Explore the material ->
**A.** Using the Scala examples page, decide whether each statement agrees with it: (i) a variable declared with val can be changed; (ii) a variable declared with var can be changed; (iii) the project can be viewed on GitHub as datainsightat/DataScience_Examples. Answer yes or no for each and quote the words of the page that decide it.
**B.** In the listing, start at the line that has "118: (187, 307)" and stop after the line that has "167: (122, 317)". Write out only those lines again, changing every "176" to "177" and keeping everything else the same.

DataScience_Examples

All about DataSince, DataEngineering and ComputerScience

View the Project on GitHub datainsightat/DataScience_Examples

General

Variables

var: Variable can be changed
val: Variable can not be changed

scala > var myVarialbe1: Int = 3
scala > val myVariable2: Double = 3
scala > var myVariable3: Straing = "Big"

scala > val varlable 1 = s"${myVariable3} Data"
scala > printf("Examples of integer %d and string %s ",5," "Big Data")

Data Strucutres

An array is a fixes size data structure

scala > var myArray1 = Array[String](3)
scala > myArray1(0) = "a"

scala > val myList = List(10,20,30,40)
scala > val myList = List(10,20,"Big Data",40)

scala > val mypValue = Map(("key1",10),("key2",20))

Logic

if (10=10) {
  println("inside if")
} else if (10==7) {
  pritnln("inside elif")
} else {
  println("inside else")
}

for (i <- 1 to 10)
{
  println(i)
}

for (i <-1 until 5)
{
  println(i)
}

for (i <- List(10,20,30,40))
{
  println(i)

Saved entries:
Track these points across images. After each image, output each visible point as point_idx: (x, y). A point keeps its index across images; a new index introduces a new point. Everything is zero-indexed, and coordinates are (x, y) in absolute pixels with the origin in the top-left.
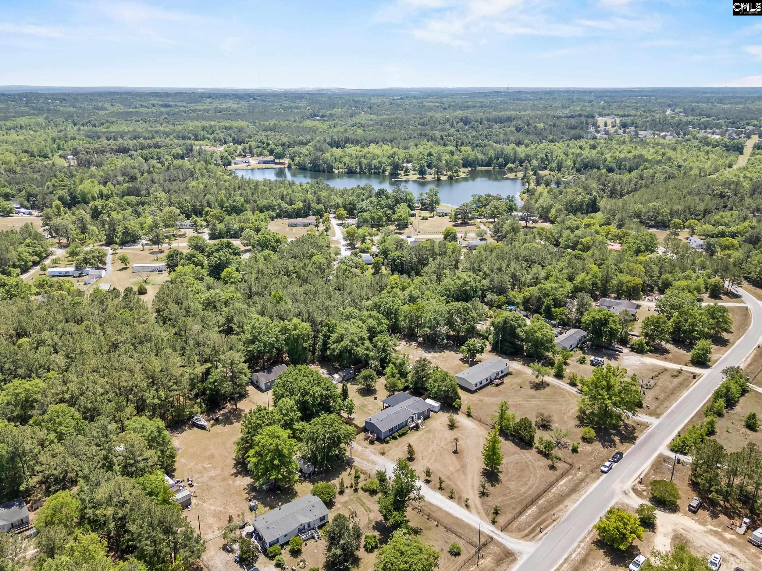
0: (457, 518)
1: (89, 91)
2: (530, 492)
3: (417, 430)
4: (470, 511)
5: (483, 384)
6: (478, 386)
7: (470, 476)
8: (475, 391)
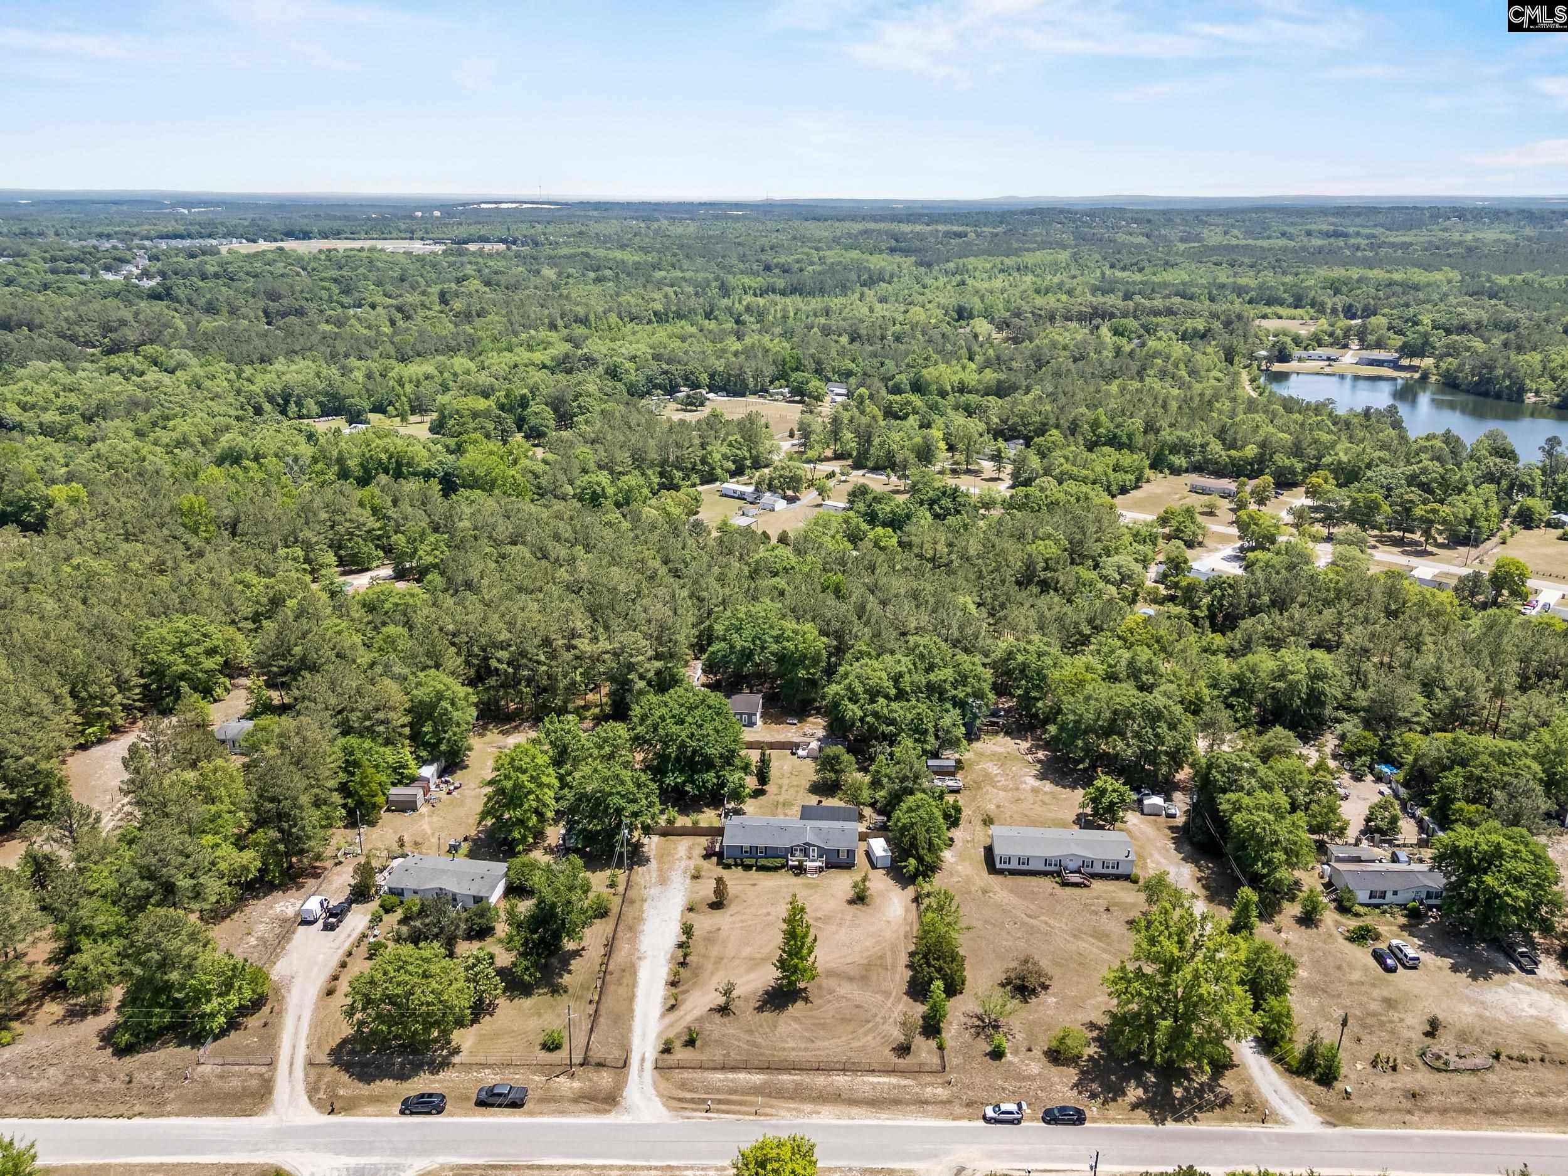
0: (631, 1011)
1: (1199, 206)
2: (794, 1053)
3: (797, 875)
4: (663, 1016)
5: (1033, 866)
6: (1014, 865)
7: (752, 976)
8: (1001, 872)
* * *
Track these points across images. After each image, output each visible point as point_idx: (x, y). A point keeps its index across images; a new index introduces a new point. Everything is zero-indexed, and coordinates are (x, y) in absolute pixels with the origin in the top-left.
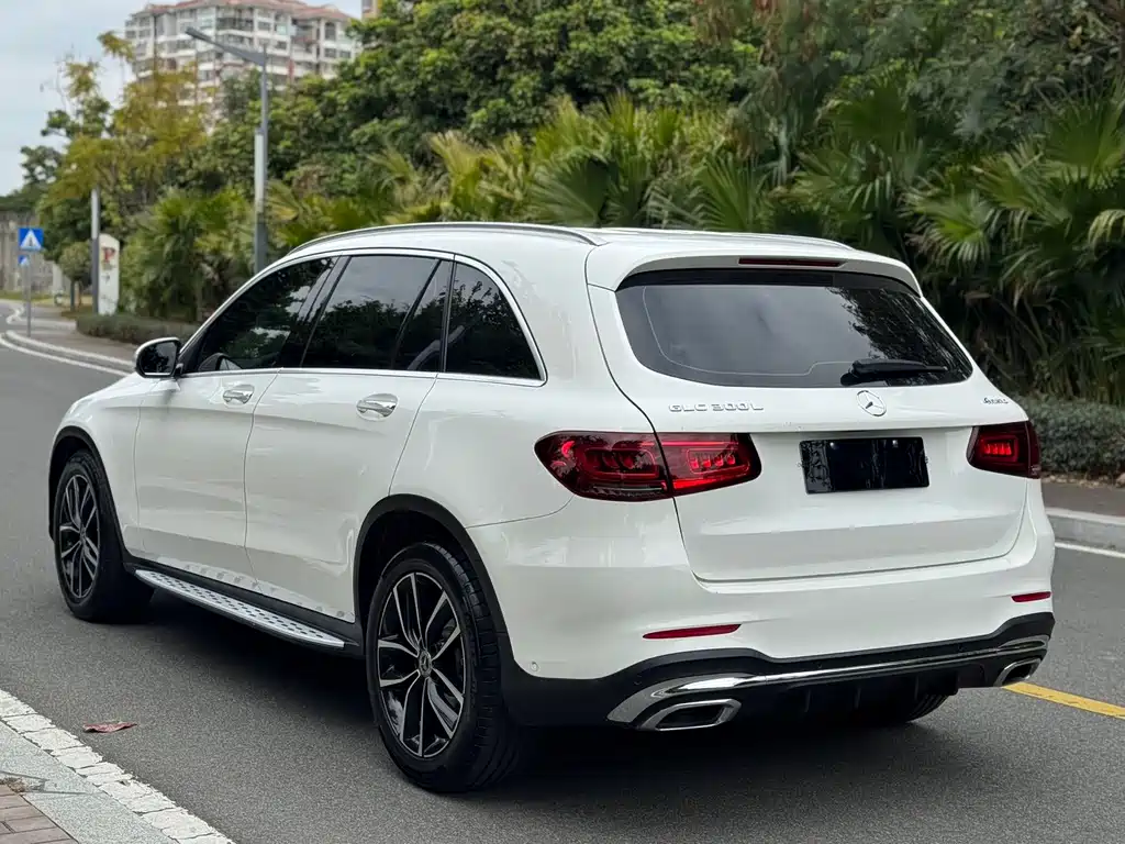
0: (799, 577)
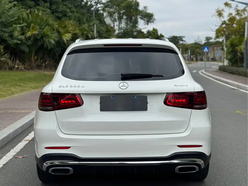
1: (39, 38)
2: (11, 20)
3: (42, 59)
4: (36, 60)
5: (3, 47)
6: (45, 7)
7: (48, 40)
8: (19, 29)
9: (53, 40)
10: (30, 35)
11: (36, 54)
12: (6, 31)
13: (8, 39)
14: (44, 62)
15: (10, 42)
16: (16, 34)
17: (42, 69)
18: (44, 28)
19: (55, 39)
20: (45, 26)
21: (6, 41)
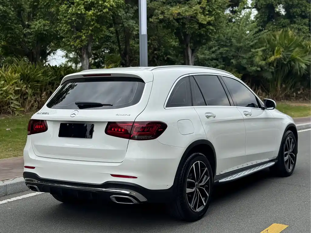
==
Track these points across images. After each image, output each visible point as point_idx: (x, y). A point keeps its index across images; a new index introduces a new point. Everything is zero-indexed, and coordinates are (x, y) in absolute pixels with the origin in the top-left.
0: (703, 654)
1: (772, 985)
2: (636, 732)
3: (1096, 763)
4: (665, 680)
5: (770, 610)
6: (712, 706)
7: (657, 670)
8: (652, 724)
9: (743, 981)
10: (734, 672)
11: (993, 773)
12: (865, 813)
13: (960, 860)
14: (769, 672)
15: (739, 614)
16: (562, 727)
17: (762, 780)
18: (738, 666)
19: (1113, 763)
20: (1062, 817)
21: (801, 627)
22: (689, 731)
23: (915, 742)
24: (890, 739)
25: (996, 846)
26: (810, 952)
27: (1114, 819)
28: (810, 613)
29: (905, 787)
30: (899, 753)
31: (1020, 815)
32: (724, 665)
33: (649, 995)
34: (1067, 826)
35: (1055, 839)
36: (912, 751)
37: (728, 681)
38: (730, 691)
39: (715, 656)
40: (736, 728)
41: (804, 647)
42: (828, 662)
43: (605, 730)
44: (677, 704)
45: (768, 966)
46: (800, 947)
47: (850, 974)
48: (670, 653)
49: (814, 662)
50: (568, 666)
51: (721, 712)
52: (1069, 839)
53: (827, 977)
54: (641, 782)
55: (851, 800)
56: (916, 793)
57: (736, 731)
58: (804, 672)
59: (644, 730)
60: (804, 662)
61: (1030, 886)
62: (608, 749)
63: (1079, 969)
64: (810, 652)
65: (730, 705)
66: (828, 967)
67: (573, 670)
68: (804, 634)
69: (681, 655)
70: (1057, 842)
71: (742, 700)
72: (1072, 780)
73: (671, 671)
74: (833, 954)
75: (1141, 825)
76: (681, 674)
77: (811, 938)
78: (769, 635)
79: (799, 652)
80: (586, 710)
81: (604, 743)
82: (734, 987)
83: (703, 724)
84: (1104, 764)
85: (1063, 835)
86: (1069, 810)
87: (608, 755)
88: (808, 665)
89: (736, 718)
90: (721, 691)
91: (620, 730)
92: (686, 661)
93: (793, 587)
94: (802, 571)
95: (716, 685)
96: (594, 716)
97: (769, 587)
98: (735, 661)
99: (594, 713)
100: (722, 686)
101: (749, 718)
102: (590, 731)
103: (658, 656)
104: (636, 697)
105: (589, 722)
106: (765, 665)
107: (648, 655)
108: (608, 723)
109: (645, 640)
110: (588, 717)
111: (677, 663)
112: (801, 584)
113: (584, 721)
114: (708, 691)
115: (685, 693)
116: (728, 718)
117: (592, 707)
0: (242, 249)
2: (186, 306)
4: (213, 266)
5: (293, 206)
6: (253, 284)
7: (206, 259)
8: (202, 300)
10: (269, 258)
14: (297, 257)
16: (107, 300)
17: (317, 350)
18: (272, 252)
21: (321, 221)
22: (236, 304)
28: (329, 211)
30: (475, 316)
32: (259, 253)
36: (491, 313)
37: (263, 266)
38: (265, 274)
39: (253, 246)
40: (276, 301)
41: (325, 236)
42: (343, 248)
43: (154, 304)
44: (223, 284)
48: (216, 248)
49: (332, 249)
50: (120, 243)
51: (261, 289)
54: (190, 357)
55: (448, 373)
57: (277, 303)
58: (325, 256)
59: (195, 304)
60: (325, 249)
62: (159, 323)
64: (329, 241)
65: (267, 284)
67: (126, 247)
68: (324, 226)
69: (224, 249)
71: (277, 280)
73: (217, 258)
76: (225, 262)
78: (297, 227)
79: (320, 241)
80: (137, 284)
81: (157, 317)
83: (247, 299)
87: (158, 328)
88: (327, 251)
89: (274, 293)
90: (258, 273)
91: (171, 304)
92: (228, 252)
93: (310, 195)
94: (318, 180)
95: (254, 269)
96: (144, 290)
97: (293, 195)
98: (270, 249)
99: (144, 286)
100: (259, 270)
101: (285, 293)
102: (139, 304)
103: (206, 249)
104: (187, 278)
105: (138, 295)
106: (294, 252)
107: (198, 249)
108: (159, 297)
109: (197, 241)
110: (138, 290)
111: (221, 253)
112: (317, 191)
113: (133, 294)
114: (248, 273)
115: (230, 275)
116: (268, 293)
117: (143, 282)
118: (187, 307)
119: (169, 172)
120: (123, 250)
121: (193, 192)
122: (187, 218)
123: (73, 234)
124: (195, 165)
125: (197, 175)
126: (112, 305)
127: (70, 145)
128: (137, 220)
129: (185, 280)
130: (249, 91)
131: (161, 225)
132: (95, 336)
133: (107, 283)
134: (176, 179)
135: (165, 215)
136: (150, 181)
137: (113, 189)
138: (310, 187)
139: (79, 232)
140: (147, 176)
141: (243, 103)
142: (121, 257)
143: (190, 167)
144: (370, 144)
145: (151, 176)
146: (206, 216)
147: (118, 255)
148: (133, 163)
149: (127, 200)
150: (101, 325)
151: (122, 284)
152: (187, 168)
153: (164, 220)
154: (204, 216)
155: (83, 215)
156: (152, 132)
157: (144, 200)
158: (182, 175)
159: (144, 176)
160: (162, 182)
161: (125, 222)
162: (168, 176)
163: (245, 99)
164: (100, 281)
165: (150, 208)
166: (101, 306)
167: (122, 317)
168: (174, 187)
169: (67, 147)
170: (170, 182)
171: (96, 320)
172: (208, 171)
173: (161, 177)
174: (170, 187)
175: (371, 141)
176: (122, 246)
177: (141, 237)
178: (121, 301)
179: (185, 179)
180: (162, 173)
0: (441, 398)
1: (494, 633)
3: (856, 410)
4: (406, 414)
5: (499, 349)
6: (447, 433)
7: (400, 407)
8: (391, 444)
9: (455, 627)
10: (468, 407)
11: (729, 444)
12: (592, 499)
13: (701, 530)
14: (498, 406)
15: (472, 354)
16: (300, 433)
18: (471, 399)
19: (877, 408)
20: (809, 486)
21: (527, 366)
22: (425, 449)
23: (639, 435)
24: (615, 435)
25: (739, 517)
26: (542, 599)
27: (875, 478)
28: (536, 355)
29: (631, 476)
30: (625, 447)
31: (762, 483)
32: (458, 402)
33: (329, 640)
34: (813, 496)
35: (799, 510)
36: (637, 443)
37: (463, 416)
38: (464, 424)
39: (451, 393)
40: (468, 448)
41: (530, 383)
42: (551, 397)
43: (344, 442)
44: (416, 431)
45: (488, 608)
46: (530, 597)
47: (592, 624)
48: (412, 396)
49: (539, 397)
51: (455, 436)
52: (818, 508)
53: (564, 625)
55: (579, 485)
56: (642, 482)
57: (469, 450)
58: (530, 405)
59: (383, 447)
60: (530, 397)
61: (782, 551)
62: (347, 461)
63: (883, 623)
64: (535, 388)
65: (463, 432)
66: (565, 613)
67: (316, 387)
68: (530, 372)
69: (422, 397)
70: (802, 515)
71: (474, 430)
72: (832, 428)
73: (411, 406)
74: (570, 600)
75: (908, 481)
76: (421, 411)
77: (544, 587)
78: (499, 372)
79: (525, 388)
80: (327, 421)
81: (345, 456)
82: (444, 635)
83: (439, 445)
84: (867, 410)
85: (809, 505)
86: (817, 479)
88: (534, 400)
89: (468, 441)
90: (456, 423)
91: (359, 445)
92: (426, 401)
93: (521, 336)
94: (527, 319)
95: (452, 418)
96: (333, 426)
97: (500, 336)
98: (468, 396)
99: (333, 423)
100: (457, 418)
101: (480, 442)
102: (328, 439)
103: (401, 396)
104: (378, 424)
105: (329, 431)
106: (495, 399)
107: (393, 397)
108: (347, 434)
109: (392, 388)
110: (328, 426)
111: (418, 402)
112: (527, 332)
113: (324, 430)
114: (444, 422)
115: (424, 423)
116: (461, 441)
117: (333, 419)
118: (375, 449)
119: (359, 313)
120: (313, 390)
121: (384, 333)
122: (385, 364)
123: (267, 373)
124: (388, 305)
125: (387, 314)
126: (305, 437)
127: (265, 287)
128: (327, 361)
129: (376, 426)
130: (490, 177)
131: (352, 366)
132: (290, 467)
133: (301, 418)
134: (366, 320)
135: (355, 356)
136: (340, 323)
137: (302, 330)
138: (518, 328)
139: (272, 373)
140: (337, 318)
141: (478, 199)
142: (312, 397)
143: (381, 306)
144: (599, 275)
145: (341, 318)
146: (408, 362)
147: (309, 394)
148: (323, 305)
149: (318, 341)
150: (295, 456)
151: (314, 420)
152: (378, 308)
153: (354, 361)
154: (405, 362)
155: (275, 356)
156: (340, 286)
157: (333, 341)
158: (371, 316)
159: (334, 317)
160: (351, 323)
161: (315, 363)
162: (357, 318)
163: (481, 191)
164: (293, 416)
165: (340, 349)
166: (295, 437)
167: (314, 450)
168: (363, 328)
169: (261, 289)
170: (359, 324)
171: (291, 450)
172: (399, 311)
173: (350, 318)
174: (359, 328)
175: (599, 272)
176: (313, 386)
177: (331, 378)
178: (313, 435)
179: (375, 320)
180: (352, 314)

List of solutions ->
**A.**
(i) No: "val: Variable can not be changed"
(ii) Yes: "var: Variable can be changed"
(iii) Yes: "View the Project on GitHub datainsightat/DataScience_Examples"

**B.**
118: (187, 307)
119: (169, 172)
120: (123, 250)
121: (193, 192)
122: (187, 218)
123: (73, 234)
124: (195, 165)
125: (197, 175)
126: (112, 305)
127: (70, 145)
128: (137, 220)
129: (185, 280)
130: (249, 91)
131: (161, 225)
132: (95, 336)
133: (107, 283)
134: (177, 179)
135: (165, 215)
136: (150, 181)
137: (113, 189)
138: (310, 187)
139: (79, 232)
140: (147, 177)
141: (243, 103)
142: (121, 257)
143: (190, 167)
144: (370, 144)
145: (151, 177)
146: (206, 216)
147: (118, 255)
148: (133, 163)
149: (127, 200)
150: (101, 325)
151: (122, 284)
152: (187, 168)
153: (164, 220)
154: (204, 216)
155: (83, 215)
156: (152, 132)
157: (144, 200)
158: (182, 175)
159: (144, 177)
160: (162, 182)
161: (125, 222)
162: (168, 177)
163: (245, 99)
164: (100, 281)
165: (150, 208)
166: (101, 306)
167: (122, 317)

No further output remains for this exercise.